(MATERIAL FOR THIS EXERCISE Opens)

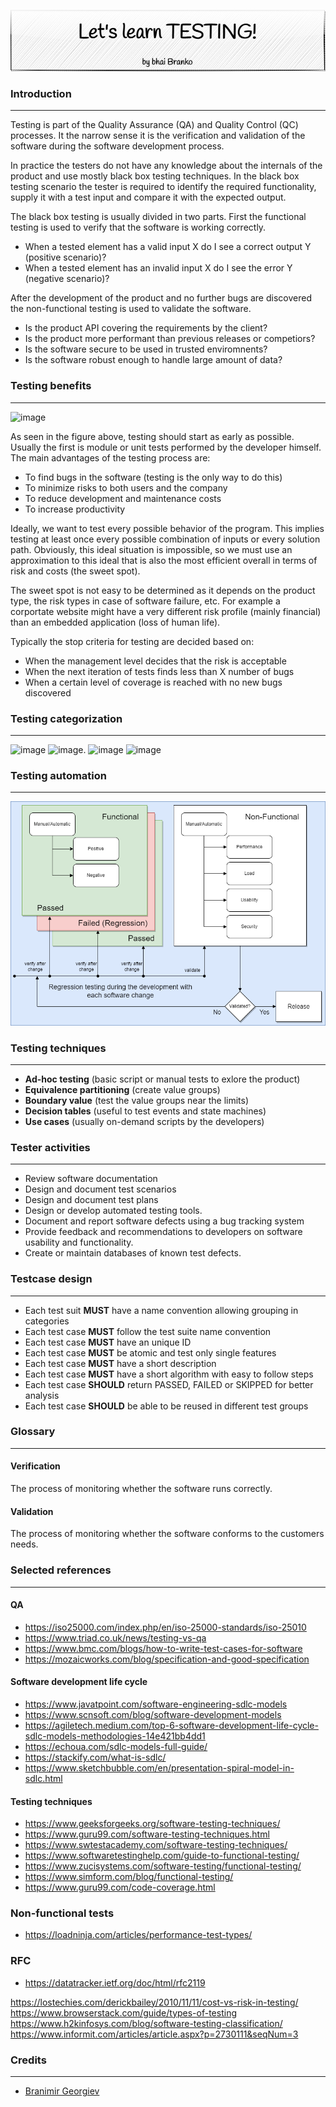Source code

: <p align='center'>
 <img src='Assets/banners/banner-bhai-branko.png' />
</p>

### Introduction
___________________________________________________________________________________________________

Testing is part of the Quality Assurance (QA) and Quality Control (QC) processes. It the narrow 
sense it is the verification and validation of the software during the software development
process. 

In practice the testers do not have any knowledge about the internals of the product and use 
mostly black box testing techniques. In the black box testing scenario the tester is required to 
identify the required functionality, supply it with a test input and compare it with the 
expected output. 

The black box testing is usually divided in two parts. First the functional testing is
used to verify that the software is working correctly.

- When a tested element has a valid input X do I see a correct output Y (positive scenario)?
- When a tested element has an invalid input X do I see the error Y (negative scenario)?

After the development of the product and no further bugs are discovered the non-functional
testing is used to validate the software.

- Is the product API covering the requirements by the client?
- Is the product more performant than previous releases or competiors?
- Is the software secure to be used in trusted enviromnents?
- Is the software robust enough to handle large amount of data?

### Testing benefits
___________________________________________________________________________________________________

![image](https://github.com/braboj/tutorial-testing/assets/66906831/9019a24c-8374-4acf-8907-8ae09029f0b0)

As seen in the figure above, testing should start as early as possible. Usually the first is module 
or unit tests performed by the developer himself. The main advantages of the testing process are:

- To find bugs in the software (testing is the only way to do this)
- To minimize risks to both users and the company
- To reduce development and maintenance costs
- To increase productivity

Ideally, we want to test every possible behavior of the program. This implies testing at least once every 
possible combination of inputs or every solution path. Obviously, this ideal situation is impossible, so we must 
use an approximation to this ideal that is also the most efficient overall in terms of risk and costs
(the sweet spot).

The sweet spot is not easy to be determined as it depends on the product type, the risk types in case of software
failure, etc. For example a corportate website might have a very different risk profile (mainly financial) than
an embedded application (loss of human life).

Typically the stop criteria for testing are decided based on:

- When the management level decides that the risk is acceptable
- When the next iteration of tests finds less than X number of bugs
- When a certain level of coverage is reached with no new bugs discovered


### Testing categorization
___________________________________________________________________________________________________

![image](https://github.com/braboj/tutorial-testing/assets/66906831/3dffc504-2f0f-45d8-8db5-354a85000956)
![image](https://github.com/braboj/tutorial-testing/assets/66906831/75f71feb-6dad-457a-97ab-7c0700787cdc).
![image](https://github.com/braboj/tutorial-testing/assets/66906831/9378e197-bc1a-4cb4-b679-55a21ebae764)
![image](https://github.com/braboj/tutorial-testing/assets/66906831/3643669e-7a55-498b-99b3-30b72acd1467)


### Testing automation
___________________________________________________________________________________________________

![Test types](Assets/images/test-types.png)


### Testing techniques
___________________________________________________________________________________________________

- **Ad-hoc testing** (basic script or manual tests to exlore the product)
- **Equivalence partitioning** (create value groups)
- **Boundary value** (test the value groups near the limits)
- **Decision tables** (useful to test events and state machines)
- **Use cases** (usually on-demand scripts by the developers)


### Tester activities
___________________________________________________________________________________________________

- Review software documentation
- Design and document test scenarios
- Design and document test plans
- Design or develop automated testing tools.
- Document and report software defects using a bug tracking system
- Provide feedback and recommendations to developers on software usability and functionality.
- Create or maintain databases of known test defects.


### Testcase design
___________________________________________________________________________________________________

- Each test suit **MUST** have a name convention allowing grouping in categories
- Each test case **MUST** follow the test suite name convention
- Each test case **MUST** have an unique ID
- Each test case **MUST** be atomic and test only single features
- Each test case **MUST** have a short description
- Each test case **MUST** have a short algorithm with easy to follow steps
- Each test case **SHOULD** return PASSED, FAILED or SKIPPED for better analysis
- Each test case **SHOULD** be able to be reused in different test groups


### Glossary
___________________________________________________________________________________________________

#### Verification
The process of monitoring whether the software runs correctly.

#### Validation
The process of monitoring whether the software conforms to the customers needs.


### Selected references
___________________________________________________________________________________________________

#### QA
- https://iso25000.com/index.php/en/iso-25000-standards/iso-25010
- https://www.triad.co.uk/news/testing-vs-qa
- https://www.bmc.com/blogs/how-to-write-test-cases-for-software
- https://mozaicworks.com/blog/specification-and-good-specification

#### Software development life cycle
- https://www.javatpoint.com/software-engineering-sdlc-models
- https://www.scnsoft.com/blog/software-development-models
- https://agiletech.medium.com/top-6-software-development-life-cycle-sdlc-models-methodologies-14e421bb4dd1
- https://echoua.com/sdlc-models-full-guide/
- https://stackify.com/what-is-sdlc/
- https://www.sketchbubble.com/en/presentation-spiral-model-in-sdlc.html

#### Testing techniques
- https://www.geeksforgeeks.org/software-testing-techniques/
- https://www.guru99.com/software-testing-techniques.html
- https://www.swtestacademy.com/software-testing-techniques/
- https://www.softwaretestinghelp.com/guide-to-functional-testing/
- https://www.zucisystems.com/software-testing/functional-testing/
- https://www.simform.com/blog/functional-testing/
- https://www.guru99.com/code-coverage.html

### Non-functional tests
 - https://loadninja.com/articles/performance-test-types/


### RFC
- https://datatracker.ietf.org/doc/html/rfc2119

https://lostechies.com/derickbailey/2010/11/11/cost-vs-risk-in-testing/
https://www.browserstack.com/guide/types-of-testing
https://www.h2kinfosys.com/blog/software-testing-classification/
https://www.informit.com/articles/article.aspx?p=2730111&seqNum=3

### Credits
___________________________________________________________________________________________________

 - [Branimir Georgiev](https://github.com/braboj)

(MATERIAL FOR THIS EXERCISE Closes)

** TASK TO COMPLETE **
Each line above has to be returned exactly. Drop the pictures.

** EXERCISE SOLUTION **
Source code

: <p align='center'>
 <img src='Assets/banners/banner-bhai-branko.png' />
</p>

### Introduction
___________________________________________________________________________________________________

Testing is part of the Quality Assurance (QA) and Quality Control (QC) processes. It the narrow 
sense it is the verification and validation of the software during the software development
process. 

In practice the testers do not have any knowledge about the internals of the product and use 
mostly black box testing techniques. In the black box testing scenario the tester is required to 
identify the required functionality, supply it with a test input and compare it with the 
expected output. 

The black box testing is usually divided in two parts. First the functional testing is
used to verify that the software is working correctly.

- When a tested element has a valid input X do I see a correct output Y (positive scenario)?
- When a tested element has an invalid input X do I see the error Y (negative scenario)?

After the development of the product and no further bugs are discovered the non-functional
testing is used to validate the software.

- Is the product API covering the requirements by the client?
- Is the product more performant than previous releases or competiors?
- Is the software secure to be used in trusted enviromnents?
- Is the software robust enough to handle large amount of data?

### Testing benefits
___________________________________________________________________________________________________

![image](https://github.com/braboj/tutorial-testing/assets/66906831/9019a24c-8374-4acf-8907-8ae09029f0b0)

As seen in the figure above, testing should start as early as possible. Usually the first is module 
or unit tests performed by the developer himself. The main advantages of the testing process are:

- To find bugs in the software (testing is the only way to do this)
- To minimize risks to both users and the company
- To reduce development and maintenance costs
- To increase productivity

Ideally, we want to test every possible behavior of the program. This implies testing at least once every 
possible combination of inputs or every solution path. Obviously, this ideal situation is impossible, so we must 
use an approximation to this ideal that is also the most efficient overall in terms of risk and costs
(the sweet spot).

The sweet spot is not easy to be determined as it depends on the product type, the risk types in case of software
failure, etc. For example a corportate website might have a very different risk profile (mainly financial) than
an embedded application (loss of human life).

Typically the stop criteria for testing are decided based on:

- When the management level decides that the risk is acceptable
- When the next iteration of tests finds less than X number of bugs
- When a certain level of coverage is reached with no new bugs discovered


### Testing categorization
___________________________________________________________________________________________________

![image](https://github.com/braboj/tutorial-testing/assets/66906831/3dffc504-2f0f-45d8-8db5-354a85000956)
![image](https://github.com/braboj/tutorial-testing/assets/66906831/75f71feb-6dad-457a-97ab-7c0700787cdc).
![image](https://github.com/braboj/tutorial-testing/assets/66906831/9378e197-bc1a-4cb4-b679-55a21ebae764)
![image](https://github.com/braboj/tutorial-testing/assets/66906831/3643669e-7a55-498b-99b3-30b72acd1467)


### Testing automation
___________________________________________________________________________________________________

![Test types](Assets/images/test-types.png)


### Testing techniques
___________________________________________________________________________________________________

- **Ad-hoc testing** (basic script or manual tests to exlore the product)
- **Equivalence partitioning** (create value groups)
- **Boundary value** (test the value groups near the limits)
- **Decision tables** (useful to test events and state machines)
- **Use cases** (usually on-demand scripts by the developers)


### Tester activities
___________________________________________________________________________________________________

- Review software documentation
- Design and document test scenarios
- Design and document test plans
- Design or develop automated testing tools.
- Document and report software defects using a bug tracking system
- Provide feedback and recommendations to developers on software usability and functionality.
- Create or maintain databases of known test defects.


### Testcase design
___________________________________________________________________________________________________

- Each test suit **MUST** have a name convention allowing grouping in categories
- Each test case **MUST** follow the test suite name convention
- Each test case **MUST** have an unique ID
- Each test case **MUST** be atomic and test only single features
- Each test case **MUST** have a short description
- Each test case **MUST** have a short algorithm with easy to follow steps
- Each test case **SHOULD** return PASSED, FAILED or SKIPPED for better analysis
- Each test case **SHOULD** be able to be reused in different test groups


### Glossary
___________________________________________________________________________________________________

#### Verification
The process of monitoring whether the software runs correctly.

#### Validation
The process of monitoring whether the software conforms to the customers needs.


### Selected references
___________________________________________________________________________________________________

#### QA
- https://iso25000.com/index.php/en/iso-25000-standards/iso-25010
- https://www.triad.co.uk/news/testing-vs-qa
- https://www.bmc.com/blogs/how-to-write-test-cases-for-software
- https://mozaicworks.com/blog/specification-and-good-specification

#### Software development life cycle
- https://www.javatpoint.com/software-engineering-sdlc-models
- https://www.scnsoft.com/blog/software-development-models
- https://agiletech.medium.com/top-6-software-development-life-cycle-sdlc-models-methodologies-14e421bb4dd1
- https://echoua.com/sdlc-models-full-guide/
- https://stackify.com/what-is-sdlc/
- https://www.sketchbubble.com/en/presentation-spiral-model-in-sdlc.html

#### Testing techniques
- https://www.geeksforgeeks.org/software-testing-techniques/
- https://www.guru99.com/software-testing-techniques.html
- https://www.swtestacademy.com/software-testing-techniques/
- https://www.softwaretestinghelp.com/guide-to-functional-testing/
- https://www.zucisystems.com/software-testing/functional-testing/
- https://www.simform.com/blog/functional-testing/
- https://www.guru99.com/code-coverage.html

### Non-functional tests
 - https://loadninja.com/articles/performance-test-types/


### RFC
- https://datatracker.ietf.org/doc/html/rfc2119

https://lostechies.com/derickbailey/2010/11/11/cost-vs-risk-in-testing/
https://www.browserstack.com/guide/types-of-testing
https://www.h2kinfosys.com/blog/software-testing-classification/
https://www.informit.com/articles/article.aspx?p=2730111&seqNum=3

### Credits
___________________________________________________________________________________________________

 - [Branimir Georgiev](https://github.com/braboj)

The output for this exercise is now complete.